For many, the 2010 Gran Coupe concept was just a preview of the 2012 6-Series in a four-door show car, but it has turned out to be a new addition to the BMW line. Its four-door design and 4+1 seating work in tandem with a sloping rear roofline to appeal to German-car fans that have their eyes on the Audi A7 and Mercedes-Benz CLS. The 2013 BMW 6-Series Gran Coupe is 4.4 inches longer than the coupe, which mostly goes to the rear occupants to improve rear-seat comfort.
Customers in the U.S. will get the two engines also available in the coupe. The BMW 640i Gran Coupe will go on sale first and be powered by a 3.0-liter turbocharged six-cylinder engine producing 315 hp. Later in 2013, the BMW 650i Gran Coupe will debut with 4.4-liter twin-turbocharged V-8 and be available in either rear- or all-wheel drive. As a result of adding variable valve timing to the list of specifications of the V-8, the Gran Coupe will produce 445 hp and 480 lb-ft of torque. This is 45 more horsepower and 30 more pound-feet of torque than the same engine in the current 650i Coupe, although we expect the coupe will get the revised engine for 2013.
The difference in weight was not specified by BMW, but we anticipate gains over the already heavy 4,200-pound coupe. Comparing the euro-spec versions of the 640i Coupe and 640i Gran Coupe, there is a nearly 200-pound disparity. This leads us to believe the version coming to America will be close to 4,400 pounds. Despite the increase in weight, the BMW 650i Gran Coupe’s gains in power will equal faster zero-to-62-mph acceleration times of 4.6 versus 4.9 seconds. The contrary relationship between weight and acceleration times continues when you add better traction from the heavy all-wheel drive system. Working off our estimates of 4,400 pounds for the rear-wheel-drive Gran Coupe, the 650i xDrive Gran Coupe should be close to 4,600 pounds but will accelerate to 62 mph in 4.5 seconds. For those that don’t desire the extra hustle, the 640i Gran Coupe will run 0–62 mph in 5.4 seconds. Top speed for all Gran Coupes is electronically governed at 155 mph.

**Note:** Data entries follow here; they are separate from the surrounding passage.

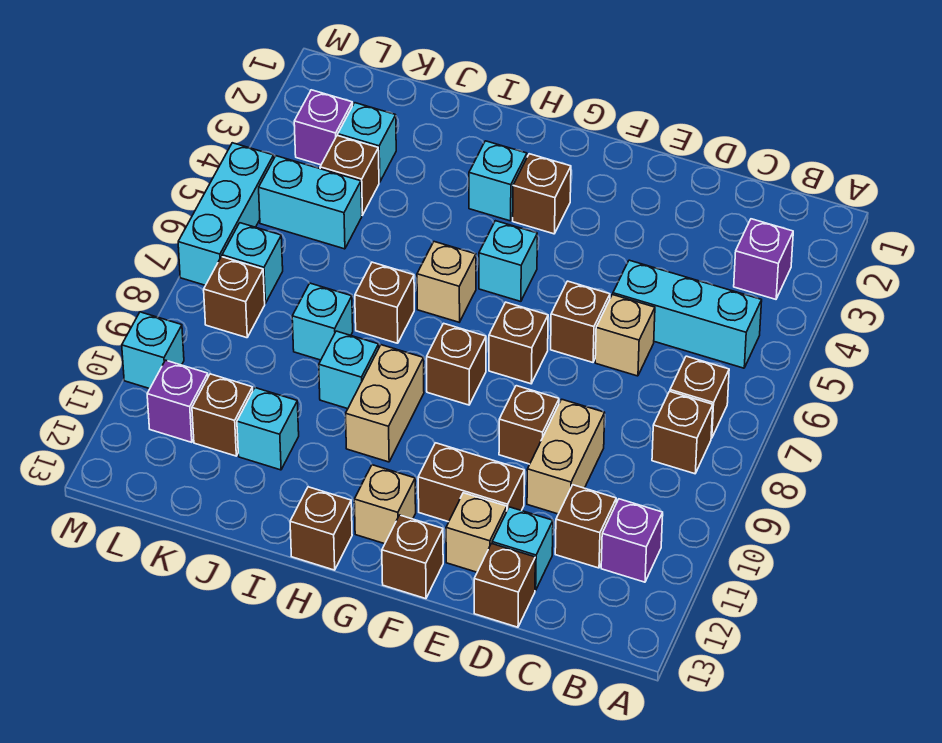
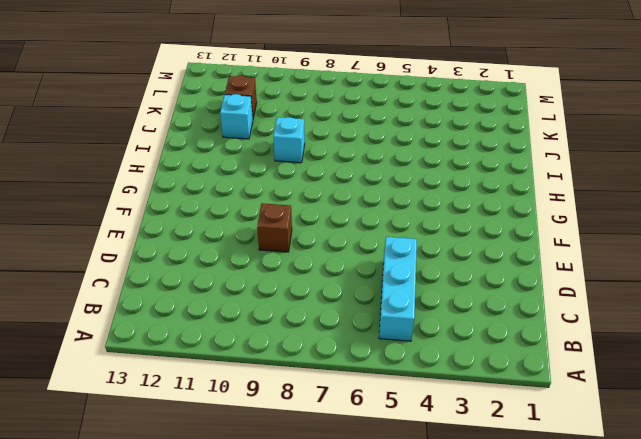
none -> purple brick B3 level 1
none -> brown brick B7 level 1
none -> brown brick B8 level 1
none -> purple brick B11 level 1

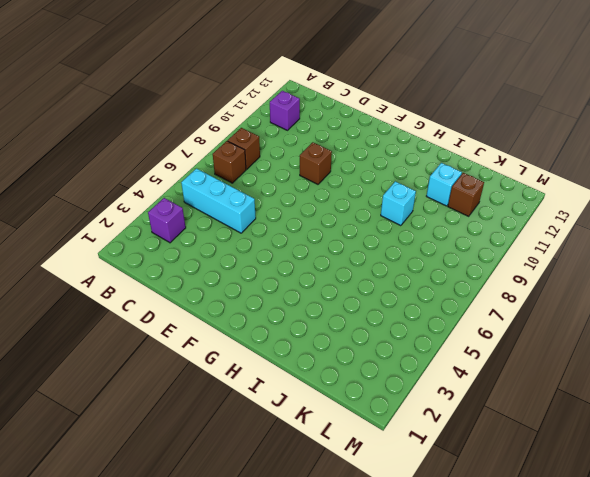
none -> brown brick C11 level 1
none -> tan brick D6 level 1
none -> tan brick D9:D10 level 1
none -> cyan brick D12 level 1

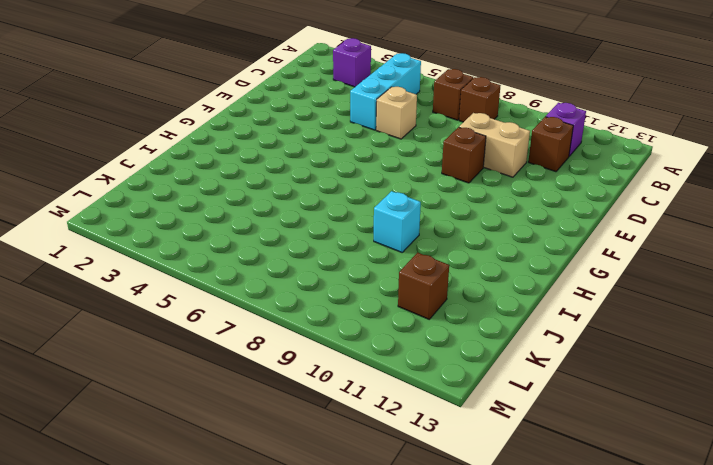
none -> cyan brick D12 level 1
none -> brown brick D13 level 1
none -> brown brick E6 level 1
none -> brown brick E11:F11 level 1

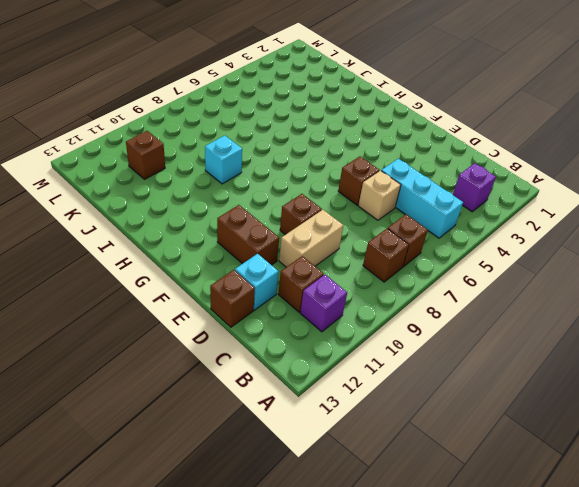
none -> tan brick E12 level 1
none -> brown brick F7 level 1
none -> brown brick F13 level 1
none -> brown brick G3 level 1

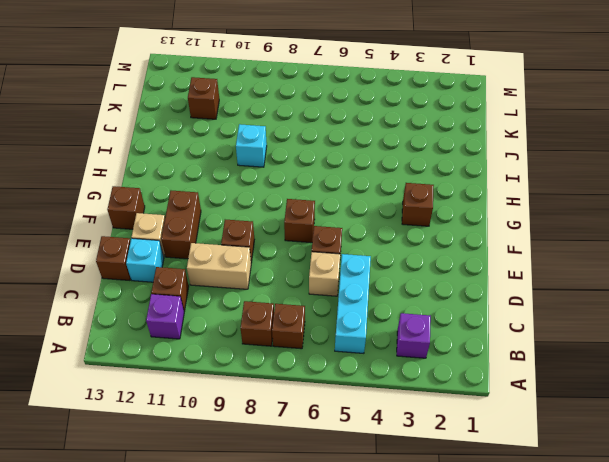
none -> cyan brick G5 level 1
none -> brown brick G8 level 1
none -> tan brick G12 level 1
none -> cyan brick H3 level 1

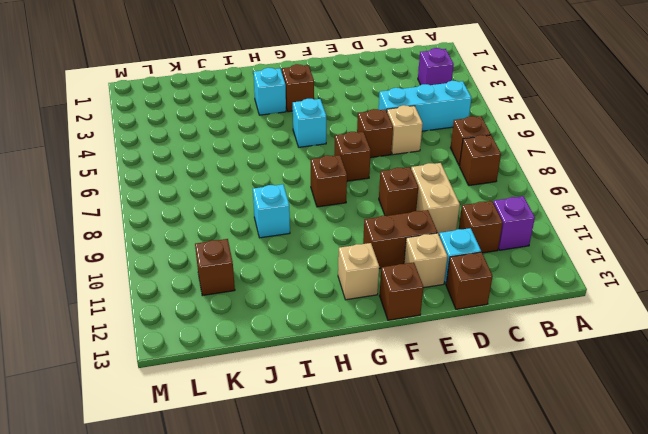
none -> tan brick H6 level 1
none -> tan brick H9:H10 level 1
none -> brown brick H13 level 1
none -> brown brick I7 level 1

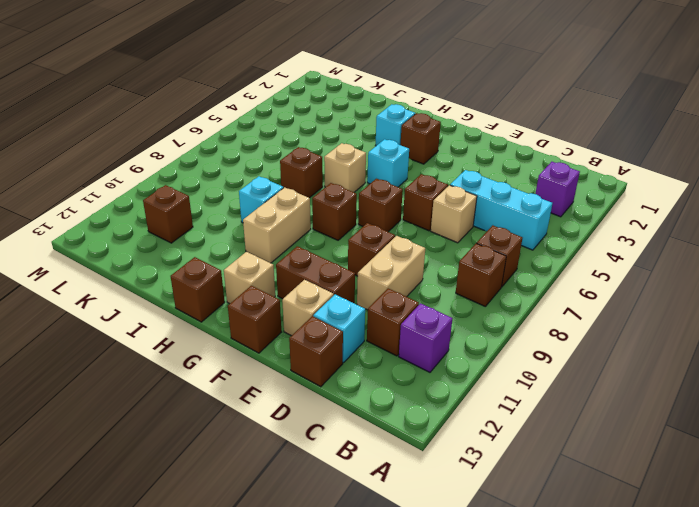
none -> cyan brick J8 level 1
none -> cyan brick J11 level 1
none -> cyan brick K3 level 1
none -> brown brick K4 level 1

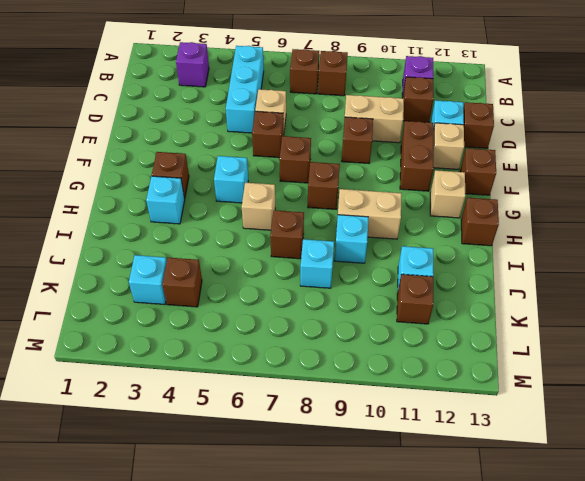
none -> cyan brick K5:L5 level 1
none -> purple brick L3 level 1
none -> cyan brick L7 level 1
none -> brown brick L8 level 1

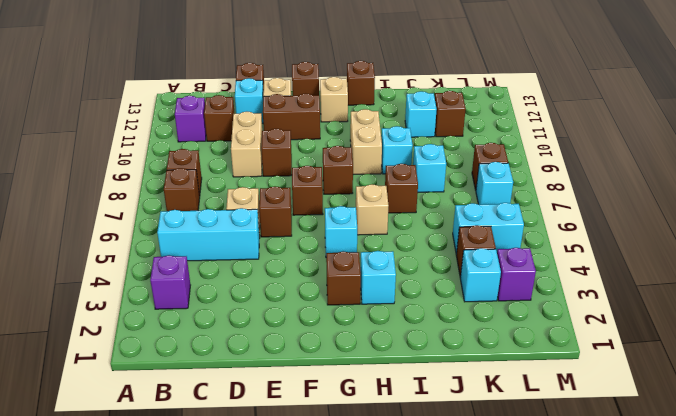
none -> purple brick L11 level 1
none -> cyan brick M5:M7 level 1
none -> cyan brick M10 level 1

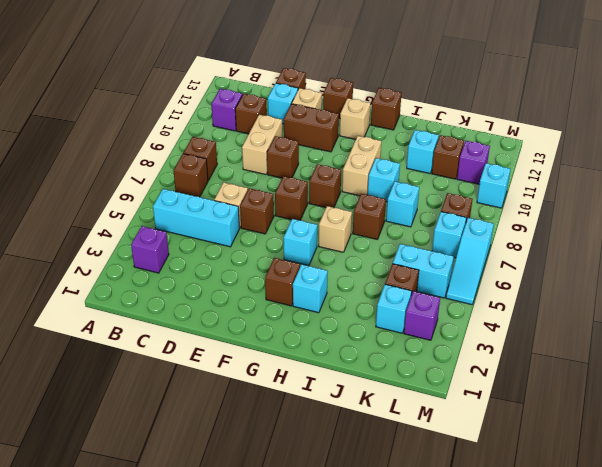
cyan slope M5:M7 level 1 top 7 -> cyan brick M5:M7 level 1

They will also share an eight-speed automatic transmission.
Like the coupe, just right of the shift lever are the controls for the Driving Dynamics Control. This allows the driver to pick from Comfort+, Comfort, Sport, Sport+ and Eco Pro modes. The system affects tuning of the throttle, power steering, shock absorbers, automatic transmission, and the optional roll stabilization system and steerable rear axle, if so equipped.
Carrying over from the 6-Series Convertible and Coupe is a new hard-to-miss 10.2-inch display sitting front and center and controlled by the infamous iDrive knob just right of the gear selector. It controls the car’s various optional driver technologies including Surround View via five well-placed cameras around the car, night vision with pedestrian recognition, parking assist (like Lexus’s parallel-parking feature), blind spot warning, and a warning system for unintentional lane changes. Another noteworthy item is the full-color 3-D graphics portrayed on the windshield via the heads-up display.
An M Sport package will be available at launch. It features an aerodynamics body kit, sport exhaust including black chrome exhaust tips, black-painted brake callipers, LED foglamps, and 19-inch wheels in M double-spoke design. The sporting theme continues inside the car in the form of special M Alcantara/leather sports seats with blue contrast stitching, M leather steering wheel, aluminum trim, and doorsill with M logo.
The BMW 640i Gran Coupe arrives in the U.S. early in the summer of 2012 and will be followed by the 650i Gran Coupe and 650i xDrive Gran Coupe later that summer. Official pricing will be announced closer to the on-sale date.